А почему бы и нет? Даже интересно с ней пообщаться. Все новые впечатления.
…Дверь открыл шкаф — широкоплечий, широкоскулый, и глаза у него были расставлены тоже предельно широко. Бритым наголо был.
Смерив взглядом Льва Лаврентьевича, он громко сказал: “Твой!” — и удалился на кухню.
Из комнаты вышла — Лев Лаврентьевич сразу узнал в ней “одетую” — полная женщина лет тридцати пяти — сорока, губы накрашены, стрижка каре; “одетая” была одета в спортивный костюм сочно-синего цвета и походила на ветеранку большого спорта — всего более на бывшую штангистку в среднем весе.
— Ну-с, в чем же наши проблемы?
— В смысле? — спросил Лев Лаврентьевич.
— Угрызения совести? Ощущение невыполненного долга? Нравственные страдания из-за собственного несовершенства? Нет? Пальто, будьте любезны, сюда. У вас что, вешалка оторвалась? Почему не пришито? Жена есть?
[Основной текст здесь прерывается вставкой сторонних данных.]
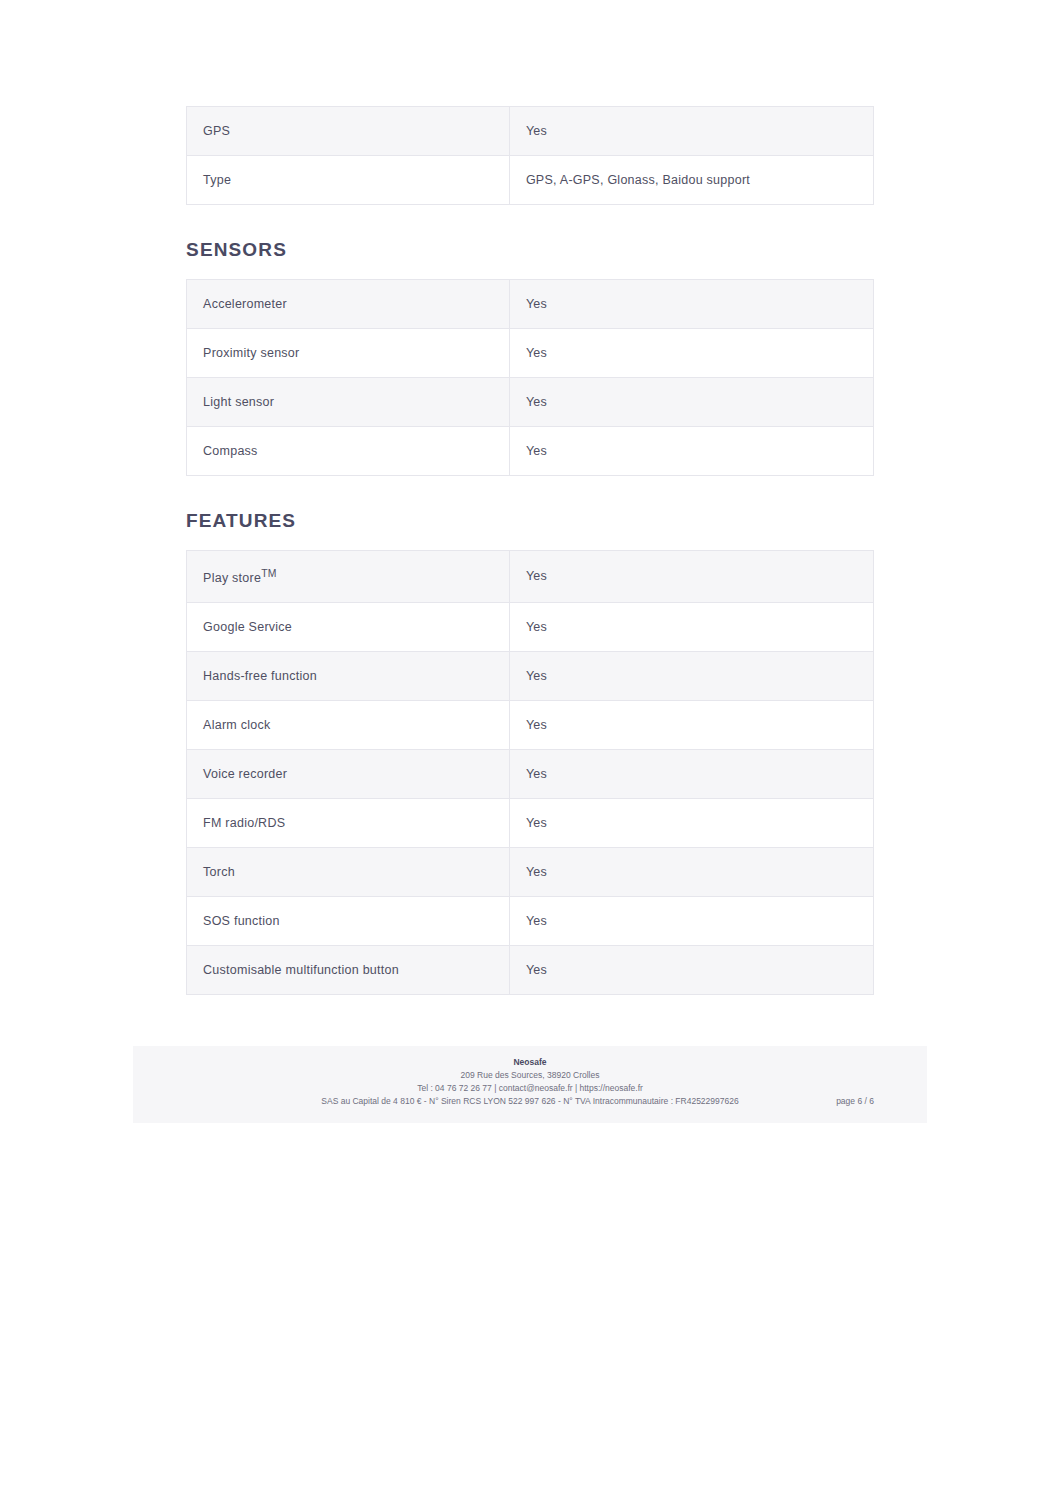| GPS | Yes |
| Type | GPS, A-GPS, Glonass, Baidou support |
Sensors
| Accelerometer | Yes |
| Proximity sensor | Yes |
| Light sensor | Yes |
| Compass | Yes |
Features
| Play store TM | Yes |
| Google Service | Yes |
| Hands-free function | Yes |
| Alarm clock | Yes |
| Voice recorder | Yes |
| FM radio/RDS | Yes |
| Torch | Yes |
| SOS function | Yes |
| Customisable multifunction button | Yes |
Neosafe
209 Rue des Sources, 38920 Crolles
Tel : 04 76 72 26 77 | contact@neosafe.fr | https://neosafe.fr
SAS au Capital de 4 810 € - N° Siren RCS LYON 522 997 626 - N° TVA Intracommunautaire : FR42522997626
page 6 / 6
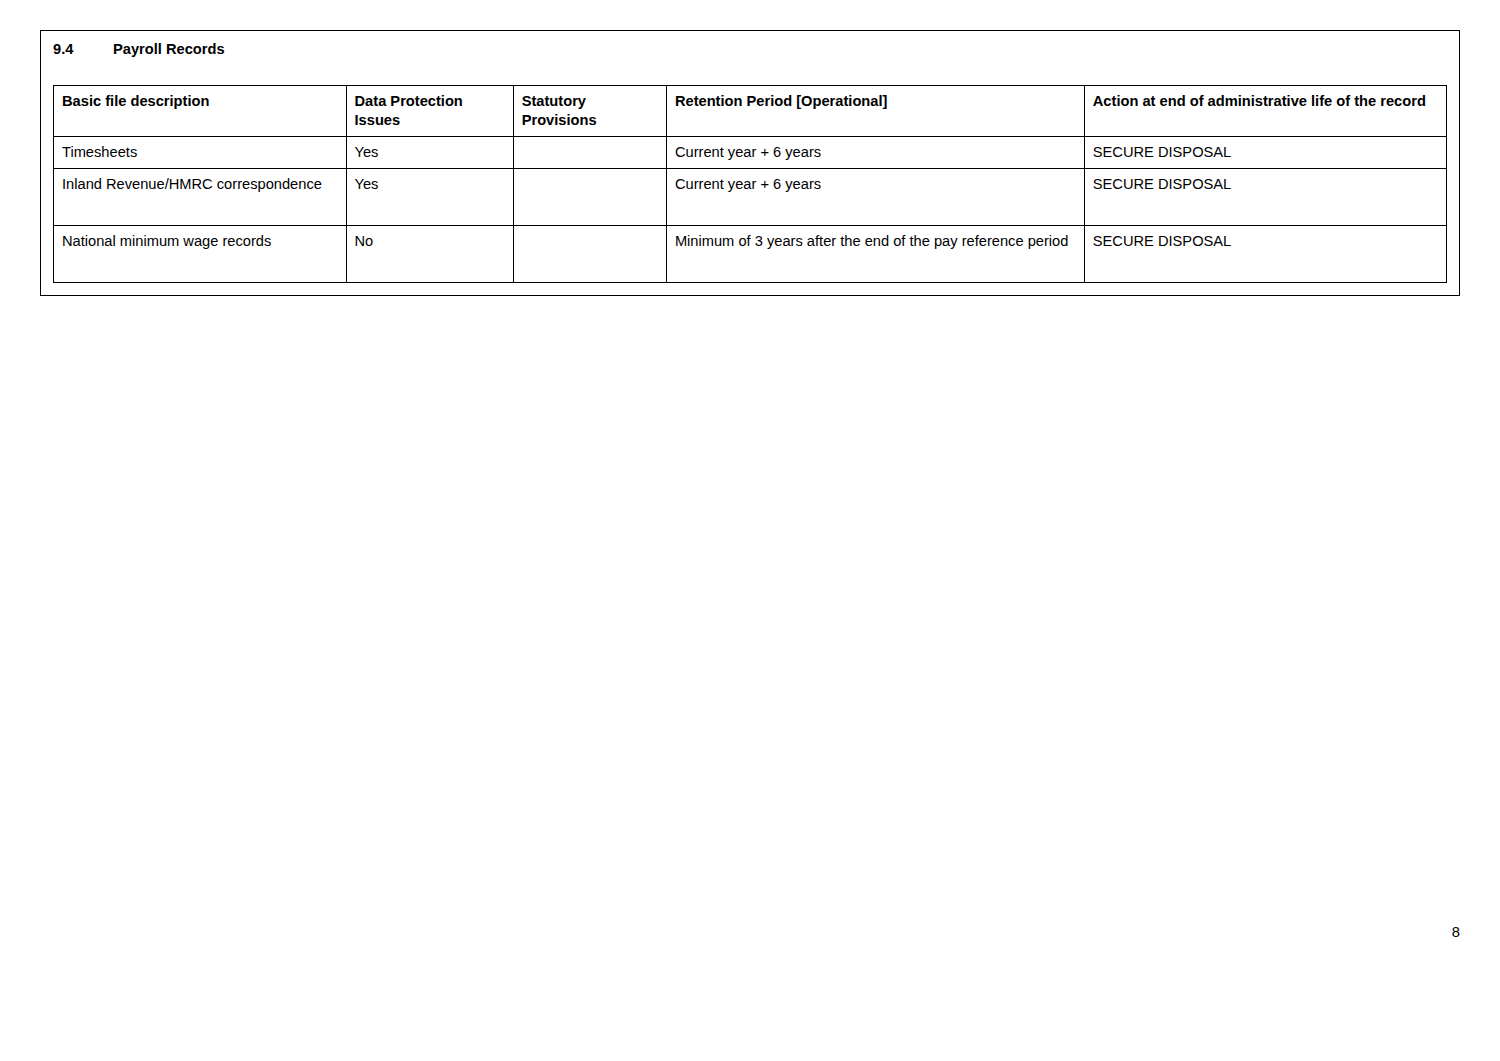9.4 Payroll Records
| Basic file description | Data Protection Issues | Statutory Provisions | Retention Period [Operational] | Action at end of administrative life of the record |
| --- | --- | --- | --- | --- |
| Timesheets | Yes | | Current year + 6 years | SECURE DISPOSAL |
| Inland Revenue/HMRC correspondence | Yes | | Current year + 6 years | SECURE DISPOSAL |
| National minimum wage records | No | | Minimum of 3 years after the end of the pay reference period | SECURE DISPOSAL |
8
— В общем, да, — пробормотал Лев Лаврентьевич, повесив пальто на петельку для верхней пуговицы.
Интервью продолжалось:
— Я хочу знать причины депрессии. Что не устраивает?
— Меня все устраивает… но как-то все не так… неправильно как-то…
— Чувство вины?
— Да нет никакого чувства вины… Ни перед кем я не виноват…
— Ну конечно. Претензий к миру у нас больше, чем к себе. Во всем у нас человечество виновато.
— В целом у меня к человечеству нет особых претензий, разве что к отдельным его представителям есть, и большие… Но, с другой стороны, согласитесь, в каком-то смысле человечество наше… увы, увы…
— Человечество — увы, а вы — ура.
— Да как раз не ура. Было бы ура, я бы с вами не разговаривал.
— Что пили?
— Водки… немного.
— Три тысячи, — сказала “одетая”.
Он знал, что дорого будет. Отступать поздно. Достал деньги, она спрятала ассигнации в карман спортивных штанов.
— Будешь называть меня госпожой.
“Резковата”, — подумал Лев Лаврентьевич.
Он хотел еще немного пофилософствовать на тему изъянов человечества, но госпожа спросила:
— Чашечку кофе?
— Да, чашечку кофе, если можно.
— А кто сказал, что можно? Я спросила, хочешь или не хочешь, а можно или нельзя, это не тебе решать, понял, урод? Что глаза вылупил? Руки по швам! Шагом марш в комнату!
Ноги сами развернули Льва Лаврентьевича, как ему было приказано, и повели в комнату едва ли не строевым шагом. При этом Лев Лаврентьевич наклонил голову, словно боялся удариться о косяк. Или получить по затылку.